| DIRECTIONS |
- A) List every source cited in parentheses in the ideation-phase excerpt below, giving each citation as it appears there.
- B) Write a continuation of the ideation-phase excerpt below, starting right after its final sentence.
-------- PAGE EXCERPT --------
The goal of the ideation phase is not to evaluate or prioritize ideas yet. Instead, you develop a set of preliminary usage ideas that describe how health data could create value for your organization. These ideas form the basis for the next step, where you consolidate and further refine them.
Ideation Phase: Brainstorming Methods
Building on the results of the exploratory phase, in which relevant data types and potential use cases were identified, the subsequent ideation phase follows an open yet structured approach to generating ideas. In innovation research, established process models emphasize that insights gained through exploratory work form the conceptual basis for later phases of creative idea development. For example, design thinking and related frameworks are grounded in divergent and convergent thinking principles, where broad exploration precedes the generation of a wide range of ideas for potential solutions or applications (Rösch & Tiberius, 2023).
In this framework, the insights and observations from the exploration phase explicitly serve as input for the ideation process and provide the substantive basis for developing organization-specific usage ideas. Research on design thinking highlights that ideation involves expanding the solution space by generating many diverse possibilities without premature evaluation, which later supports deeper analytical stages such as concept refinement and selection (Dell’Era et al., 2025).
At this stage, the focus is deliberately placed on idea generation rather than on assigning ideas to predefined dimensions, governance pathways, or access mechanisms. This reflects broader creativity research showing that ideation is characterized by divergent thinking processes that deliberately defer evaluative judgement in order to maximize creative potential and avoid early fixation on suboptimal options (Runco, 2014).
Choosing an ideation format
Before starting the ideation activities, choose one format that fits your organizational context. The framework provides several options, but you do not need to use all of them.
If possible, organize a short ideation session with a small group of key people from your organization. Ideally, bring together around six participants who work closely with data, products or innovation activities. This may include roles such as data analysts, product owners, researchers or domain experts. In many cases, the collaborative brainwriting approach works particularly well because participants can build on each other’s ideas and perspectives.
If organizing a group session is not feasible, you can alternatively use the trigger-based brainstorming canvas to stimulate ideas individually or in a smaller group. You can also work with the individual ideation canvas to develop ideas on your own.
-------- LISTED ENTRIES --------
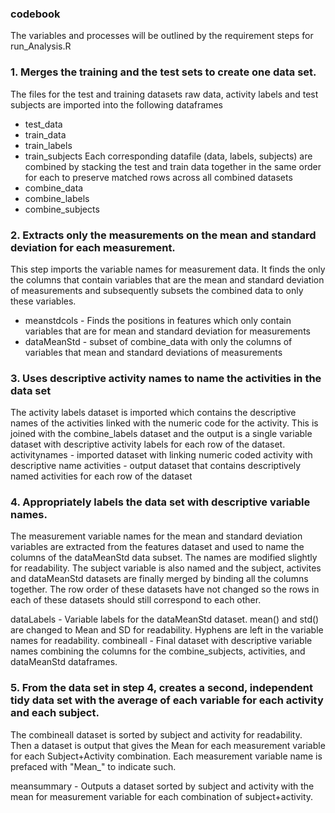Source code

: ### codebook
The variables and processes will be outlined by the requirement steps for run_Analysis.R
### 1. Merges the training and the test sets to create one data set.	
The files for the test and training datasets raw data, activity labels and test subjects are imported into the following dataframes
+ test_data
+ train_data	
+ train_labels	
+ train_subjects
Each corresponding datafile (data, labels, subjects) are combined by stacking the test and train data together in the same order for each to preserve matched rows across all combined datasets	
+ combine_data	
+ combine_labels	
+ combine_subjects
###  2. Extracts only the measurements on the mean and standard deviation for each measurement.
This step imports the variable names for measurement data. It finds the only the columns that contain variables that are the mean and standard deviation
of measurements and subsequently subsets the combined data to only these variables.	
+ meanstdcols - Finds the positions in features which only contain variables that are for mean and standard deviation for measurements
+ dataMeanStd - subset of combine_data with only the columns of variables that mean and standard deviations of measurements

 ### 3. Uses descriptive activity names to name the activities in the data set
The activity labels dataset is imported which contains the descriptive names of the activities linked with the numeric code for the activity. This is joined with the combine_labels dataset and the output is a single variable dataset with descriptive activity labels for each row of the dataset.
activitynames - imported dataset with linking numeric coded activity with descriptive name
activities - output dataset that contains descriptively named activities for each row of the dataset

### 4. Appropriately labels the data set with descriptive variable names.
The measurement variable names for the mean and standard deviation variables are extracted from the features dataset and used to name the columns of the dataMeanStd data subset. The names are modified slightly for readability. The subject variable is also named and the subject, activites and dataMeanStd datasets are finally merged by binding all the columns together. The row order of these datasets have not changed so the rows in each of these datasets should still correspond to each other.

dataLabels - Variable labels for the dataMeanStd dataset. mean() and std() are changed to Mean and SD for readability. Hyphens are left in the variable names for readability.
combineall - Final dataset with descriptive variable names combining the columns for the combine_subjects, activities, and dataMeanStd dataframes.
### 5. From the data set in step 4, creates a second, independent tidy data set with the average of each variable for each activity and each subject.
The combineall dataset is sorted by subject and activity for readability. Then a dataset is output that gives the Mean for each measurement variable for each Subject+Activity combination. Each measurement variable name is prefaced with "Mean_" to indicate such.

meansummary - Outputs a dataset sorted by subject and activity with the mean for measurement variable for each combination of subject+activity.
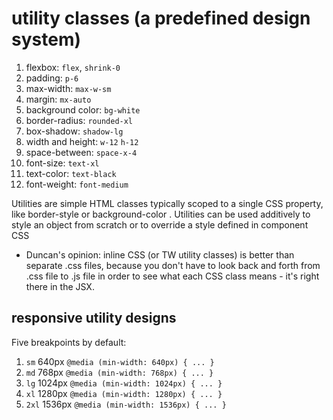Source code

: # utility classes (a predefined design system)

1. flexbox: `flex`, `shrink-0`
2. padding: `p-6`
3. max-width: `max-w-sm`
4. margin: `mx-auto`
5. background color: `bg-white`
6. border-radius: `rounded-xl`
7. box-shadow: `shadow-lg`
8. width and height: `w-12` `h-12`
9. space-between: `space-x-4`
10. font-size: `text-xl`
11. text-color: `text-black`
12. font-weight: `font-medium`

Utilities are simple HTML classes typically scoped to a single CSS property, like border-style or background-color . Utilities can be used additively to style an object from scratch or to override a style defined in component CSS

- Duncan's opinion: inline CSS (or TW utility classes) is better than separate .css files, because you don't have to look back and forth from .css file to .js file in order to see what each CSS class means - it's right there in the JSX.

## responsive utility designs

Five breakpoints by default:

1. `sm` 640px `@media (min-width: 640px) { ... }`
2. `md` 768px `@media (min-width: 768px) { ... }`
3. `lg` 1024px `@media (min-width: 1024px) { ... }`
4. `xl` 1280px `@media (min-width: 1280px) { ... }`
5. `2xl` 1536px `@media (min-width: 1536px) { ... }`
--------
| RESPONSES PER TASK |
- A)
Rösch & Tiberius, 2023
Dell’Era et al., 2025
Runco, 2014

- B)
All formats pursue the same goal. They help you translate the insights from the exploration phase into concrete data-driven usage ideas. Choose the format that best fits your organizational setting and available resources.
Action module: Open Brainwriting
One of the methods applied in the ideation phase is open brainwriting. This method supports the written generation of ideas while deliberately prioritizing the substantive formulation of usage ideas over their formal classification. The originally known format of brainwriting is the so-called 6-3-5 method introduced by Rohrbach in 1969, in which six participants each develop three ideas within five minutes and iteratively pass them on for further refinement. This classical configuration serves as a methodological reference rather than a strict requirement.
In practice, brainwriting formats are frequently adapted to the specific context, problem domain, and organizational setting in which they are applied (VanGundy, 1988; Paulus & Nijstad, 2003). In the present framework, the method has therefore been adapted explicitly to the development of data use scenarios. Instead of generating abstract solution ideas, participants are guided to formulate concrete data-driven usage concepts grounded in the results of the preceding exploration phase. This adaptation ensures that ideation remains aligned with identified data types and organizational objectives while preserving the creative and divergent character of the method.
Accordingly, brainwriting can be adjusted with regard to group size, timing, and thematic focus without compromising its underlying logic. In this process, open brainwriting is particularly suitable because it allows the exploration results to function as a cognitive reference framework while still leaving sufficient space for preliminary, incomplete, or deliberately vague ideas. Creative thinking is therefore encouraged without prematurely introducing rigid structuring or evaluative logic into the ideation phase.
Collaborative Ideation Canvas
Individual Ideation Canvas
Action module: Trigger-Based Brainstorming
In addition, you can use trigger-based brainstorming to expand the range of possible ideas. This method works with targeted prompts that help you look at the topic from different perspectives and further develop your ideas.
In this context, the data types, use cases and access pathways identified during the exploration phase serve as practical starting points for reflection. Guiding questions help you think about how these elements could come together in concrete usage scenarios for your organization. At the same time, the questions encourage you to consider the different roles of citizens, data holders and the EHDS when developing ideas.
In this way, trigger-based brainstorming helps you deepen and refine your ideas while still building directly on the insights from the exploration phase.
Action module: Develop for data-driven use cases
Use the ideas developed during open brainwriting and further specified through the trigger-based questions to derive concrete use cases. Review the refined ideas and identify those that have become sufficiently clear and meaningful through the previous steps.
At this stage, the transition from idea to use case requires a structured articulation. Innovation and business model research emphasize that early concepts gain analytical clarity when they are expressed in value-oriented form (Osterwalder & Pigneur, 2010). A use case should therefore not merely describe a topic or analytical intention, but explicitly connect data, action, and expected value creation.
To achieve this, transform refined ideas into concise use case statements that articulate:
- the target group or beneficiary,
- the relevant data basis,
- the intended analytical activity or intervention,
- and the expected organizational or societal value.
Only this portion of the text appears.